--- Document segment Enclosed Below ---

Take m doublets of sensors as shown in Figure 3 below. Assume there are d <= m narrow-band sources centered at frequency w0, and that the sources are far enough away from the receiving array such that the waveforms reaching the array are planar.

ree — Figure 3: Sensor array geometry for multiple source DOA estimation using ESPRIT

The ESPRIT algorithm is translationally invariant, and can be calculated with arbitrary sensor gain and phase patterns.

Discussion

ESPRIT reduces computation times by replacing the long search procedure inherent in other methods and produces signal parameter estimate in terms of generalized eigenvalues. This requires computations of the order d^3.

Professor Raviraj Adve

Department of Electrical and Computer Engineering

University of Toronto

Direction of Arrival Estimation

https://www.comm.utoronto.ca/~rsadve/Notes/DOA.pdf

Summary:

There are a multiple of available algorithms that have been developed for the purpose of solving the DIrection of Arrival (DOA) problem. Depending on the complexities and subsequent capabilities of a given use case, different algorithms may suit best. For the purpose of this paper, the consistent testing framework involves a straight line of sensors (N) along an axis, in order to determine the angle(φ) of an incoming signals (M) from a given source. The 5 techniques detailed in the DOA paper are are correlation, Maximum Likelihood, MUSIC, ESPRIT and Matrix Pencil.

Models:

Cramer-Rao Bound

The Cramer-Rao Bound (CRB) model is used to state the minimum variance of a given algorithm. The idea being, this provides a common metric to determine the merits and drawbacks of a given algorithm.

The CRB theorem: Given a length-N vector of received signals x dependent on a set of P parameters θ = [θ1, θ2, . . . , θP ] T , corrupted by additive noise (n),

x = v(θ) + n,

where v(θ) is a known function of the parameters. (Adve)

For the purpose of processing signals in a given sensor array, the model is represented as:

x = αs(φ) + n

Where s(φ) is the angle of the signal from the received source and “a” assumes the role of a nuisance variable to represent a series of unknowns about the accuracy of an algorithm.

DOA Estimation using Correlation

The Correlation model is the easiest way to measure the effectiveness of a model by determining a series of spikes centered at the predicted angle(s) a signal may be received from a source.

Where M signals are measured and plotted against potential angles (φ) where the maximum of φ=φm.

Where Pcorr(φ) is a non-adaptive estimate of the spectrum of incoming signals. As a result the M largest peaks are the predicted angles.

Algorithms:

The three primary classes of algorithms addressed in this paper are “MUSIC”, “ESPIRIT” and “Matrix Pencil”. MUSIC is followed by sub variants called Root-MUSIC and Smooth-MUSIC.

ESPIRIT was detailed above in the description of the previous paper however, MUSIC needs to still be described.

MUSIC at its core relies on matrix algebra and the assumption that the incoming signals are uncorrelated. By taking this assumption, the signal covariance can be taken and used to determine the eigenvectors corresponding to the zero eigenvalue. Once this pseudospectrum is graphed, the highest M peaks detail the approximate incoming angles of the source signals.

--- End of Enclosed Document segment ---
--- Data extracts Enclosed Below ---

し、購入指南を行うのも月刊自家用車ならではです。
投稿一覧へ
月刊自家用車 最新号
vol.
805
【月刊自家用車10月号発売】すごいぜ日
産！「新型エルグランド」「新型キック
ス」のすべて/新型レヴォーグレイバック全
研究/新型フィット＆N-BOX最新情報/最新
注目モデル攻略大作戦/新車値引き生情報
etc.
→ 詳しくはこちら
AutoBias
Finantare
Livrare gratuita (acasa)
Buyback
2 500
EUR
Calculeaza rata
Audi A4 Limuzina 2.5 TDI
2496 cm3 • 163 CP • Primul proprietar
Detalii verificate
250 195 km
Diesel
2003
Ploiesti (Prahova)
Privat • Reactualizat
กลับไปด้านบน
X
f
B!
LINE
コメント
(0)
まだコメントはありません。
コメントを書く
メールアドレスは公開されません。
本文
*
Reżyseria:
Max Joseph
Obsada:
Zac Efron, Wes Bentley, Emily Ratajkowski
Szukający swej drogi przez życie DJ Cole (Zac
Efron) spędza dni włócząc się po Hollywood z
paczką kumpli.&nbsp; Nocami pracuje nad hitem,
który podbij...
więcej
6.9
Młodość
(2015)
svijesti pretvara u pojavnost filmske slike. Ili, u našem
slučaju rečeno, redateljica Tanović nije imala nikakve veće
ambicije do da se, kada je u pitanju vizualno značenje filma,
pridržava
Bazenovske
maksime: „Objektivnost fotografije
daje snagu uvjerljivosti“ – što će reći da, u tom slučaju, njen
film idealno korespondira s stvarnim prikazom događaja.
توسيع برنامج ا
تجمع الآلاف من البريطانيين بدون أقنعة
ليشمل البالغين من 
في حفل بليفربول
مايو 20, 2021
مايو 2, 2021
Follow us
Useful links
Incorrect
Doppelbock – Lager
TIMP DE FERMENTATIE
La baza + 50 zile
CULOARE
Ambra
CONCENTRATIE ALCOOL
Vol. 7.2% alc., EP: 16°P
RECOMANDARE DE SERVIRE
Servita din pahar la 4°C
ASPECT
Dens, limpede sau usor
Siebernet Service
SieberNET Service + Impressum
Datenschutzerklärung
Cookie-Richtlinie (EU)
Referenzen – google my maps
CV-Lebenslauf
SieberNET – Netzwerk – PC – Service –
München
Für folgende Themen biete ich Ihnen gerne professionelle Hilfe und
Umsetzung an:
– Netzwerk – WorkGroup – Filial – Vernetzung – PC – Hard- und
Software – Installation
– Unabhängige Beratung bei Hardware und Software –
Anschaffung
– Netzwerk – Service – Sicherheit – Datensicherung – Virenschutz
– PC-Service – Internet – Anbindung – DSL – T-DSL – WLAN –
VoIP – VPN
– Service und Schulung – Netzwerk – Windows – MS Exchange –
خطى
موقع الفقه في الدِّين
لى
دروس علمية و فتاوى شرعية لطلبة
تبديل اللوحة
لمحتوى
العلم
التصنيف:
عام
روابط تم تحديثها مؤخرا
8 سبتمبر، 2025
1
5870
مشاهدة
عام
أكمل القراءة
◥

--- End of Enclosed Data extracts ---

** Exercise description **
In the direction-of-arrival text, what five techniques does the DOA paper detail?

** Result for this exercise **
Correlation, Maximum Likelihood, MUSIC, ESPRIT and Matrix Pencil.